* **TASK STATEMENT**: Reproduce verbatim the lines of the listing that begin with the line containing "[17, 165, 192, 373]" and continue through the final line of the listing, with both ends included. Leave the pictures out of your reply.

* **RECORDS SUPPLIED**:
_ _ _ _

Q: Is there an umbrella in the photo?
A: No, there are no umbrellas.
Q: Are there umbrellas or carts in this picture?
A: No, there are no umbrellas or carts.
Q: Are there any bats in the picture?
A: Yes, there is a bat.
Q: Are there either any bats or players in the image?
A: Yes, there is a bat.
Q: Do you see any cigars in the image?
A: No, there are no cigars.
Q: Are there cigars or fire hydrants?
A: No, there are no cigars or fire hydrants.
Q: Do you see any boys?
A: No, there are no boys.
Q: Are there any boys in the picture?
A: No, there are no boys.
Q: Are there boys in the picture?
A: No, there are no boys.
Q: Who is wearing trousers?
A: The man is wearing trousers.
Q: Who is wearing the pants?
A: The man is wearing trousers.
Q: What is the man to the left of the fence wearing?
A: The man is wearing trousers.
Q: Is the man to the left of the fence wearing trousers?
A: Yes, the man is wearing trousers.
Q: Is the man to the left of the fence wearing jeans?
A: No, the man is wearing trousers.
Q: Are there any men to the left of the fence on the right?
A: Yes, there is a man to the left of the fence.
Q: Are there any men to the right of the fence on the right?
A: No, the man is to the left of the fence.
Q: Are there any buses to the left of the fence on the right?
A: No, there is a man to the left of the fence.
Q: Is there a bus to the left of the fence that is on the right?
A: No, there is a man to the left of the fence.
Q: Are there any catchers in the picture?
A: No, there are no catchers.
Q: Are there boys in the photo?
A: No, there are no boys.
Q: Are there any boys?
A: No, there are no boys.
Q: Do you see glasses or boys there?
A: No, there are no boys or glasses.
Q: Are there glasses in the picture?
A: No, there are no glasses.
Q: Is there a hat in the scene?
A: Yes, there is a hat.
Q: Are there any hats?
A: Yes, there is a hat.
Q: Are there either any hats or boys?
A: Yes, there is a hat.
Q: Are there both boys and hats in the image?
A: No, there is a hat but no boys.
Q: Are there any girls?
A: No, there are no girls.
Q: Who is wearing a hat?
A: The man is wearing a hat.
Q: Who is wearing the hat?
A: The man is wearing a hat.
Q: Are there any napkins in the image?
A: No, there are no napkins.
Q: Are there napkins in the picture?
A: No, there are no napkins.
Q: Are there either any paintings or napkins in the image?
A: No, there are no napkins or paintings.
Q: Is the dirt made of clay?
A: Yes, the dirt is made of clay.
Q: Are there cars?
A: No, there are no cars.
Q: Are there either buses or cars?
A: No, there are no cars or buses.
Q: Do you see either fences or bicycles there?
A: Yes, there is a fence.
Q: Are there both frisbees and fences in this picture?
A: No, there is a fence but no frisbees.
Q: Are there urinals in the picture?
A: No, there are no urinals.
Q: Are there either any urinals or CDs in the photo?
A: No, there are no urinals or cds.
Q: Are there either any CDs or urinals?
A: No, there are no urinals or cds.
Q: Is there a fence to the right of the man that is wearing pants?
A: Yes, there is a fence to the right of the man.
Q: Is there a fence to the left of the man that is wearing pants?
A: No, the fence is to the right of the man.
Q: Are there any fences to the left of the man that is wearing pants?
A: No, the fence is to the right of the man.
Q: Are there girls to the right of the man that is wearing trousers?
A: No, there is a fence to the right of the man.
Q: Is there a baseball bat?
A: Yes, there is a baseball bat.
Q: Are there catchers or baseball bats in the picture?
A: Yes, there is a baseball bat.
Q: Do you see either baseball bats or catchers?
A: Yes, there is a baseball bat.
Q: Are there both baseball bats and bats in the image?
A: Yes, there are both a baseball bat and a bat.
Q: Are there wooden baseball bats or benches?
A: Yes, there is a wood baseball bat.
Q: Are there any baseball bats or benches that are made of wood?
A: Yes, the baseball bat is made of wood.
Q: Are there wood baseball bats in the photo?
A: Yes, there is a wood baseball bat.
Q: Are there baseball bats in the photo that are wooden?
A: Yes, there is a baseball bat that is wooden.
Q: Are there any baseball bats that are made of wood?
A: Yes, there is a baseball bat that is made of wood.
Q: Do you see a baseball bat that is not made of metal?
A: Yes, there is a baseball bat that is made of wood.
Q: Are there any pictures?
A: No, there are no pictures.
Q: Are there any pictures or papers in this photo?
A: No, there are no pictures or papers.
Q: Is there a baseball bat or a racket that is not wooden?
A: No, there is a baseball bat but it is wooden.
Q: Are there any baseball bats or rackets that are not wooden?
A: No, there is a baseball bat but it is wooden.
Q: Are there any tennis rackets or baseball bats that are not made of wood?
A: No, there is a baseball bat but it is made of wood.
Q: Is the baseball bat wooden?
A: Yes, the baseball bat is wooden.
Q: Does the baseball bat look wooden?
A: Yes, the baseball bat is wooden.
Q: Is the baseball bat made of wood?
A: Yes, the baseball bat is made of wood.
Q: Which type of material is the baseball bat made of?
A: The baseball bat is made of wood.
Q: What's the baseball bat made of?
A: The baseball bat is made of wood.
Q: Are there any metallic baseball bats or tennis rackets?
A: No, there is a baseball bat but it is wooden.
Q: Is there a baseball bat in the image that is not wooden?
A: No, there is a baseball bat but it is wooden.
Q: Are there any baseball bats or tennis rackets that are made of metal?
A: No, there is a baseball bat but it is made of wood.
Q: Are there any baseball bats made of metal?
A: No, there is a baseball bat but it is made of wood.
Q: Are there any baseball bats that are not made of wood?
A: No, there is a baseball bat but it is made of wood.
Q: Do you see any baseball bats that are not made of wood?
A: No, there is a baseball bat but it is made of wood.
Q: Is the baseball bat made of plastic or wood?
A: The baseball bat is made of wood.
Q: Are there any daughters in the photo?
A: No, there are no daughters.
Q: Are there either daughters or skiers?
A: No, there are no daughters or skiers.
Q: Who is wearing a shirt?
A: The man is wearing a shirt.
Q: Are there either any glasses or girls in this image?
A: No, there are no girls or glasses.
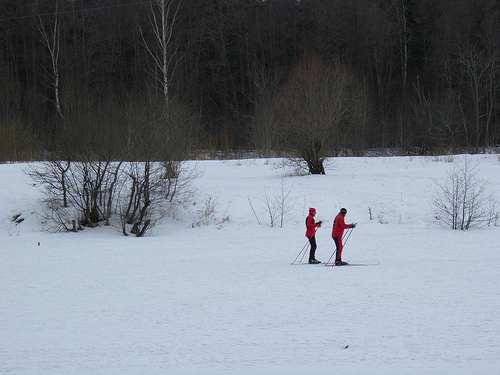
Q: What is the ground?
A: Snow.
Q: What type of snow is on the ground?
A: White snow.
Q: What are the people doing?
A: Skiing.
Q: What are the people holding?
A: Ski poles.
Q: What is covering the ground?
A: Snow.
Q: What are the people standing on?
A: Skis.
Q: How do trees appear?
A: They are bare.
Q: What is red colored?
A: People's clothes.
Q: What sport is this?
A: Skiing.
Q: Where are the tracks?
A: In the snow.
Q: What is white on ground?
A: The snow.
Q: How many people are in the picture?
A: Two.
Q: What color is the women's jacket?
A: Red and black.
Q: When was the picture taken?
A: During the day.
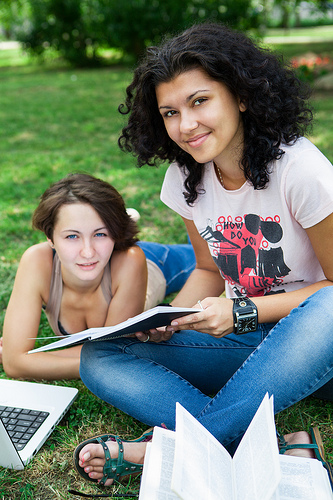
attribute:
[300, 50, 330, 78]
rose — yellow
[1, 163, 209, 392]
person — wearing, holding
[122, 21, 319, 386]
girl — wearing, looking, holding, doing, smile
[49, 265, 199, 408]
book — opened, kept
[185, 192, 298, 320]
shirt — graphic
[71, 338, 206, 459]
jean — blue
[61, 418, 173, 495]
sandal — green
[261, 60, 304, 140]
hair — dark, black, curly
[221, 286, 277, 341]
watch — big, black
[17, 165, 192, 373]
woman — sitting, wearing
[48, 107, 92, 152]
grass — green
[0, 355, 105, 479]
laptop — white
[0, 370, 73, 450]
keyboard — black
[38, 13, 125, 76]
tree — green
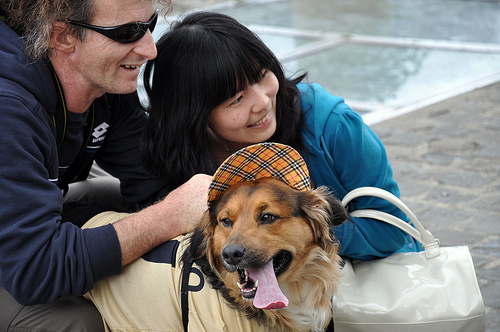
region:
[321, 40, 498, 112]
A window on the floor.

_ _ _ _

* **RESULT OF THE EXERCISE**:
[17, 165, 192, 373]
woman — sitting, wearing
[48, 107, 92, 152]
grass — green
[0, 355, 105, 479]
laptop — white
[0, 370, 73, 450]
keyboard — black
[38, 13, 125, 76]
tree — green
region:
[321, 40, 498, 112]
A window on the floor.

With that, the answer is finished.